* [QUOTED PASSAGE]
Inference
Inference Forward Deployed AI Engineer
Work with customers deploying real inference workloads. Help them choose runtimes, GPUs, precision, quantization, scaling patterns, and production deployment paths.
Apply via build@jarvislabs.aiJarvis Labs needs a customer-facing engineer who can make real inference workloads successful. This is not a support role. It is a hands-on technical customer success and product feedback role for someone who understands AI workloads, can debug production deployments, and can translate customer reality into better product direction.
You will work with customers deploying models such as Gemma, Qwen, Llama, multimodal models, and other open or custom models. You should be able to reason about runtime choice, precision, quantization, GPU type, latency, throughput, cost, reliability, and production deployment patterns.
What You Will Own
- Own technical success for inference customers from discovery to production.
- Understand the customer's workload: model, traffic shape, latency needs, throughput, quality constraints, budget, scaling pattern, and operational requirements.
- Recommend serving runtimes, model precision, quantization strategy, GPU configuration, batching strategy, context length, and deployment architecture.
- Help customers run evaluations, pilots, benchmarks, migrations, and production launches.

* [PROVIDED DATA]

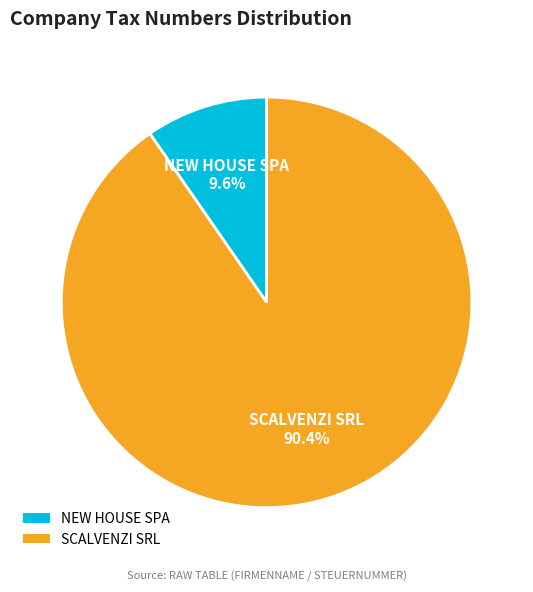

Combined, do SCALVENZI SRL and NEW HOUSE SPA account for over 50%?

Yes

* [BRIEF]
Reproduce the inference job posting, beginning at the words "What You Will" and stopping after "and operational requirements.", and swap "latency needs" for "latency targets".

* [OUTPUT]
What You Will Own
- Own technical success for inference customers from discovery to production.
- Understand the customer's workload: model, traffic shape, latency targets, throughput, quality constraints, budget, scaling pattern, and operational requirements.